>> begin Passage provided

After the National Park Service purchased the majority of Ocracoke Island in the 1950’s the herd was reduced to a more manageable size and eventually confined to a penned area in the middle of the island. I remember helping my Uncle Marvin build the first pony pen in the late 1950’s. Captain Marvin was a native O’cocker who spent many years away from home sailing throughout the world, and then retired in the early 1950’s back home to Ocracoke. He is well known on the island as a champion of young people and scoutmaster of the renowned Mounted Boy Scout troop. He wrote the following article, “Ocracoke Horsemen,” which is reprinted from “The Story of Ocracoke Island.”
Captain Marvin Howard, c. 1960 astride his pony, “Lady:”
“Ocracoke Horsemen,” by Captain Marvin Howard:
We hear a lot about the fishermen of the Outer Banks of North Carolina, but few stories deal with the equestrians of the Outer Banks. Surely some of them deserve to be proclaimed as among the world’s best for their daring feats on horse-penning occasions. This is particularly true of the old days when as many as two-hundred ponies were penned on Ocracoke Island alone.
There have been wild horses roaming the Outer Banks since the landing of the Sir Walter Raleigh adventurers. None of these wild horses were ever large except the Pea Island pony which came from the original quarter-bred horse. (The quarter-bred horse, which has been developed as the finest cow-pony ever known, originally came from the Carolinas where they were bred for the quarter-mile race.) However, the ponies of the Outer Banks did vary in weight from five hundred to eight hundred pounds. They lived on the range the year round as wild as deer or wild horses can ever be. For sustenance they had only the salt grass, the boughs of live oak and red cedar, and when the winters were severe, they dug in the sand hills with their hoofs to get the succulent roots of the sea oats. These ponies no doubt had strains of Arab steed for in numbers of them there was untold beauty in color and build. They were fleet of feet, hardy, well lined, and full of muscle. They made fine saddle horses when properly trained. In recent times, two Ocracoke horsemen stand out. One was Homer Howard, the other was Monroe Bragg.

>> end Passage provided
>> begin Data listing

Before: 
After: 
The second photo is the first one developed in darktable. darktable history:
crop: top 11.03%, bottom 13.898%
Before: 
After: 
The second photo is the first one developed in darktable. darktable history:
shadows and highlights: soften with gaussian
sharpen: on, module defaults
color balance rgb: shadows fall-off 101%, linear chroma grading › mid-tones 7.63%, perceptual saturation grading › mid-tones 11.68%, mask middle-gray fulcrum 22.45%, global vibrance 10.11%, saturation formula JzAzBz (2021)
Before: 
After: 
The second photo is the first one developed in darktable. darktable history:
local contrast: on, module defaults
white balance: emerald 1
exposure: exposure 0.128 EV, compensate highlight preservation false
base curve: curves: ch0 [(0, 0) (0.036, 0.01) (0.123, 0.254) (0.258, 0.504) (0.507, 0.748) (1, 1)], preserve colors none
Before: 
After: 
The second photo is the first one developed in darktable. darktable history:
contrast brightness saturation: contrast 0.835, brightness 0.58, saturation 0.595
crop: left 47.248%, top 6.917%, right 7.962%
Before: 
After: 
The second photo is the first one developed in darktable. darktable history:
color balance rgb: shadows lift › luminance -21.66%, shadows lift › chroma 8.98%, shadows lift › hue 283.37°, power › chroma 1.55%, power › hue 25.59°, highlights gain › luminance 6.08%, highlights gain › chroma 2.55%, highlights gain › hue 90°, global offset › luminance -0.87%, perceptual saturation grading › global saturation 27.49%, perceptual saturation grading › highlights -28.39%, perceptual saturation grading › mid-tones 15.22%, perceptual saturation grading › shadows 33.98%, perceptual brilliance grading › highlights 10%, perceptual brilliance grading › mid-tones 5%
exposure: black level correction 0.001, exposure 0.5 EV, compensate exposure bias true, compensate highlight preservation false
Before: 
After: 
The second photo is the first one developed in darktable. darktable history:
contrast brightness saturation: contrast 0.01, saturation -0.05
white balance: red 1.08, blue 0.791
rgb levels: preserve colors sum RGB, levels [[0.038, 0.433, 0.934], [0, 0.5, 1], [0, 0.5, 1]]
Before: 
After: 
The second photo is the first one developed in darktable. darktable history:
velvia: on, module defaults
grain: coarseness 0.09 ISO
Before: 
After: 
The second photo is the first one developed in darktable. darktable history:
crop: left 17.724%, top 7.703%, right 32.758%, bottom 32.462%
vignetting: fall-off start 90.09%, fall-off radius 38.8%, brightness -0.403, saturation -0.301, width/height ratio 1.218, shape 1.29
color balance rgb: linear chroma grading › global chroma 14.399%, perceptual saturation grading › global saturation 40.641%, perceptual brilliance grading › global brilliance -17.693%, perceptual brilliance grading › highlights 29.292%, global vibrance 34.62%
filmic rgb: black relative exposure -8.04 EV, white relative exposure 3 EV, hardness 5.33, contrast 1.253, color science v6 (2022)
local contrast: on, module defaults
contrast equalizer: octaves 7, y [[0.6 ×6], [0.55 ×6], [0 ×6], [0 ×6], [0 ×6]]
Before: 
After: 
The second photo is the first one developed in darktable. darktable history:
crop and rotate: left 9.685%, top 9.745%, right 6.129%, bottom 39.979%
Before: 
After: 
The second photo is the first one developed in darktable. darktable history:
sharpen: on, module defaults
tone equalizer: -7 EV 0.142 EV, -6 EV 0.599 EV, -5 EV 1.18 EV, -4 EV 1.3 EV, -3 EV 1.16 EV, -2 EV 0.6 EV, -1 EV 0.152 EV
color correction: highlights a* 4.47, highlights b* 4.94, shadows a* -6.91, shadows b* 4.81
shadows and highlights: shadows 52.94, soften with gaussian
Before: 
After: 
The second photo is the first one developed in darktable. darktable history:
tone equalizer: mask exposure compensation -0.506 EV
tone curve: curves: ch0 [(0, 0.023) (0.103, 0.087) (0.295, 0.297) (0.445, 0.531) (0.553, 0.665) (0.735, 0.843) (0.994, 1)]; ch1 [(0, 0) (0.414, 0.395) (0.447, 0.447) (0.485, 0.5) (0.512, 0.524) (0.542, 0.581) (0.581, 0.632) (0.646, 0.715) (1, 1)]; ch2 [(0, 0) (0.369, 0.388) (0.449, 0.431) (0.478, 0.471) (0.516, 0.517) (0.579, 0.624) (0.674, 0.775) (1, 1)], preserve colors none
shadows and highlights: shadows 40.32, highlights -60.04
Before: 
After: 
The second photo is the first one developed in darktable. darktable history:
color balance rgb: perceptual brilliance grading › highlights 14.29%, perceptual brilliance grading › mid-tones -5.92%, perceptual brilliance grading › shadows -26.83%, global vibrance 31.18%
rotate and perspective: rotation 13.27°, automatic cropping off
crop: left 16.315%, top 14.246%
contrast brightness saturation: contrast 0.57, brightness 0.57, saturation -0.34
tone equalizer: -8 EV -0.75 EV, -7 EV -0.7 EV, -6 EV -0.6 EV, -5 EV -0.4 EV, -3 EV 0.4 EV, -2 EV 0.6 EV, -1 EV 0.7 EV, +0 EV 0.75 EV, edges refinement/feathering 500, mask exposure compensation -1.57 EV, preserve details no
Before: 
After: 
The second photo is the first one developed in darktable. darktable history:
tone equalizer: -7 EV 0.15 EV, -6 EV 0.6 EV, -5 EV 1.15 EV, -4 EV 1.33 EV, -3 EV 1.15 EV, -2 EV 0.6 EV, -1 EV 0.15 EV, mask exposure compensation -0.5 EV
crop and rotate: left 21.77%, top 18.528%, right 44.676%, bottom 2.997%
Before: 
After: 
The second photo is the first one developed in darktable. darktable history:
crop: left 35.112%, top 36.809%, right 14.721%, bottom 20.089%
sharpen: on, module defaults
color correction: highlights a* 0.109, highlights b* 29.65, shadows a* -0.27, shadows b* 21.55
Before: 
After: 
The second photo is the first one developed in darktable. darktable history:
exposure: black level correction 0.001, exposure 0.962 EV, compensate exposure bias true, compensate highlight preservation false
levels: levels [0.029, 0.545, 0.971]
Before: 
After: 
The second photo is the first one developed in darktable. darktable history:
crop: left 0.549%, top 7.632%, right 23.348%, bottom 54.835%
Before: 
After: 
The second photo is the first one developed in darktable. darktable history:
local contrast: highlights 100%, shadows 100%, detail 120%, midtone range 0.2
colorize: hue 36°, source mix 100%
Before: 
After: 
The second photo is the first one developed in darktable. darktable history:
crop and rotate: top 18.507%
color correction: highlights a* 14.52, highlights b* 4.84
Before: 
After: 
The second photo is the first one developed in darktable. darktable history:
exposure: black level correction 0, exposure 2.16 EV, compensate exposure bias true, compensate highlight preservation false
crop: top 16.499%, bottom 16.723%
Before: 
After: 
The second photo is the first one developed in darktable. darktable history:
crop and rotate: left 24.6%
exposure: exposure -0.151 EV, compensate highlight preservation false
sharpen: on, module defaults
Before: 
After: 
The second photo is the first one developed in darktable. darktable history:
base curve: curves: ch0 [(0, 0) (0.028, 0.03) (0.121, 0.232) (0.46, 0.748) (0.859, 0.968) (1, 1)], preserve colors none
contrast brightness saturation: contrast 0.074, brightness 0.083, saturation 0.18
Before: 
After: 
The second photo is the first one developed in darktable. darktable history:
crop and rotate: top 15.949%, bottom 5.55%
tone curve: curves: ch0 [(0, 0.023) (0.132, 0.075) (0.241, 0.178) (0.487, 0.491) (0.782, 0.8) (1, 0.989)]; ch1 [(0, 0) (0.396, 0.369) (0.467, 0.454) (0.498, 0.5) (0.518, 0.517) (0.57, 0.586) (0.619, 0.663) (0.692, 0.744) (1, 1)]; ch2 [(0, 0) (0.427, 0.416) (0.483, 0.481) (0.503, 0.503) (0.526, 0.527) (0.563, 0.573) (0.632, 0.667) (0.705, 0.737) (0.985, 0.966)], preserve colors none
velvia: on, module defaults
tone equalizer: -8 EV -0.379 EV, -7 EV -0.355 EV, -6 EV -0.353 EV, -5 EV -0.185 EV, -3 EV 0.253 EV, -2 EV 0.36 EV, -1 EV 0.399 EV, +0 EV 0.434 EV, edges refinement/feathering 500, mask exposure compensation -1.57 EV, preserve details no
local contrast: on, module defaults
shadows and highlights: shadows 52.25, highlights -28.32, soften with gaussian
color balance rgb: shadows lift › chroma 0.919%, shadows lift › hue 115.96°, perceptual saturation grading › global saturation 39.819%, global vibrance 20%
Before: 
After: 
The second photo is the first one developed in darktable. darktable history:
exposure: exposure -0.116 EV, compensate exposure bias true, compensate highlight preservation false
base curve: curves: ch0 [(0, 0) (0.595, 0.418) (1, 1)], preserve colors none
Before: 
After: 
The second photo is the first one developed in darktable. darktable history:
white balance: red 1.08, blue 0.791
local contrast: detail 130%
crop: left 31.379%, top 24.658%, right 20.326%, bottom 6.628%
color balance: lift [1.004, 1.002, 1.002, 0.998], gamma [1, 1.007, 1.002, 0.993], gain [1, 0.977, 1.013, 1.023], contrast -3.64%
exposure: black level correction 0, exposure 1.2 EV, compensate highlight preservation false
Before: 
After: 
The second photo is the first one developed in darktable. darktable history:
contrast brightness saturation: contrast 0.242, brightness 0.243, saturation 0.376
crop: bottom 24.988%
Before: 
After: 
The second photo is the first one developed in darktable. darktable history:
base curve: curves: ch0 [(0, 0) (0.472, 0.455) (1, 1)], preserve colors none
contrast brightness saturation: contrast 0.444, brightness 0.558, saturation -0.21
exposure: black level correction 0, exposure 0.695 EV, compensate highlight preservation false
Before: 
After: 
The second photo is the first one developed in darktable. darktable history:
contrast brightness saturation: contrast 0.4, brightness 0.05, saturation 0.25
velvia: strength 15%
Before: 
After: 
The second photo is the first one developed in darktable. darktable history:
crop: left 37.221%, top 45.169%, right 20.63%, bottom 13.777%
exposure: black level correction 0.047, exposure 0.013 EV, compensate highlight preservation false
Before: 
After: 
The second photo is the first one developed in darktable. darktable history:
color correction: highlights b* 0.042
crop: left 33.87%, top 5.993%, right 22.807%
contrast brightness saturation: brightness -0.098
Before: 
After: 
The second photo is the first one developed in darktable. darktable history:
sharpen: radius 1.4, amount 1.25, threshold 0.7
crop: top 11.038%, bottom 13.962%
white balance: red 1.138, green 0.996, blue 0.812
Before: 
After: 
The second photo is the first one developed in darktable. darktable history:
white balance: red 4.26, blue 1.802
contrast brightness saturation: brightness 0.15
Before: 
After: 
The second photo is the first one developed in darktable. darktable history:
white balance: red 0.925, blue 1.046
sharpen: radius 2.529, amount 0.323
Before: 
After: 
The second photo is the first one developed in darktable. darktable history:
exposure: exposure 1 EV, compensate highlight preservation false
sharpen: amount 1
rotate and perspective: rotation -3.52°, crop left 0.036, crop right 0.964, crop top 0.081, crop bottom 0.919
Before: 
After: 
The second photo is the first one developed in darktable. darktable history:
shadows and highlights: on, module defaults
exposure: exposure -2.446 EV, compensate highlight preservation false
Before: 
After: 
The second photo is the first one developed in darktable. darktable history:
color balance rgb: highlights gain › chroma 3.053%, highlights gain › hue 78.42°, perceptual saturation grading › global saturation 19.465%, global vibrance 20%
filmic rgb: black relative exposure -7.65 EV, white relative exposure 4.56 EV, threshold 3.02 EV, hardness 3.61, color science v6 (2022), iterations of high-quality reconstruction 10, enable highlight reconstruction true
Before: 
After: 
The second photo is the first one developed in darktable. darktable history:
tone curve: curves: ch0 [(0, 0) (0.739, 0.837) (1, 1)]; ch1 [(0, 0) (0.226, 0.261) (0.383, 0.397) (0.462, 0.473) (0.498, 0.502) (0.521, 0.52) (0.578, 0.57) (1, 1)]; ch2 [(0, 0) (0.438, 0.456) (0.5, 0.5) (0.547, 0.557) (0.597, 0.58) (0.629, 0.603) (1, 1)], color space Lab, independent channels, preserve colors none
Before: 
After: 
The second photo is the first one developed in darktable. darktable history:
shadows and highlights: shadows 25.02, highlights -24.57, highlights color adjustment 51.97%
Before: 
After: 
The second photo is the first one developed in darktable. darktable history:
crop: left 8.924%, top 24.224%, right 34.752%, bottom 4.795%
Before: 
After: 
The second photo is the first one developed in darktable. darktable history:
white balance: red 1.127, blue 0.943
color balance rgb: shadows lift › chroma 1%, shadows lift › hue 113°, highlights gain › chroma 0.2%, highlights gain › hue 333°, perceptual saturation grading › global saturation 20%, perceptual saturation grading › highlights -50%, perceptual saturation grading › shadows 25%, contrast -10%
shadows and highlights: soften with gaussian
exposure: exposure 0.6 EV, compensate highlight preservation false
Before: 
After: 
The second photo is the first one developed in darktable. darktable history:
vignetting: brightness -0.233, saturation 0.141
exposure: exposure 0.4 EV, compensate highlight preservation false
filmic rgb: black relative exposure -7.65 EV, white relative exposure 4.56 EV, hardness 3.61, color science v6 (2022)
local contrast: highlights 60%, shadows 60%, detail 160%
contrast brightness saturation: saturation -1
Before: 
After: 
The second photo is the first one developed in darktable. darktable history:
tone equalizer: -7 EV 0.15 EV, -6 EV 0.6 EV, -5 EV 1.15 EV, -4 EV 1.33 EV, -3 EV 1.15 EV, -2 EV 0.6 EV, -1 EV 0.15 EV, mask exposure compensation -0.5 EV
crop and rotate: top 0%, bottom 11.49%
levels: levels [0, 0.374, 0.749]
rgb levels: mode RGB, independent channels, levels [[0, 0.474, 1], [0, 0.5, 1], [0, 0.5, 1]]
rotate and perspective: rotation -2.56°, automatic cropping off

>> end Data listing

| Set task |
Condense the paragraph of the Ocracoke passage that begins "There have been wild horses roaming the Outer Banks" into a bulleted list that keeps its main facts.

| Answer below |
- Wild horses have roamed the Outer Banks since the Sir Walter Raleigh adventurers landed.
- None were large except the Pea Island pony, which came from the original quarter-bred horse. That breed came from the Carolinas, was bred for the quarter-mile race, and has been developed into the finest cow-pony known.
- Outer Banks ponies weighed from five hundred to eight hundred pounds and lived wild on the range all year.
- They ate salt grass and the boughs of live oak and red cedar. In severe winters they dug in the sand hills with their hoofs for sea oat roots.
- Many were strikingly beautiful in color and build, likely from Arab strains. They were fast, hardy, and muscular, and they made fine saddle horses when properly trained.
- In recent times, two Ocracoke horsemen stand out: Homer Howard and Monroe Bragg.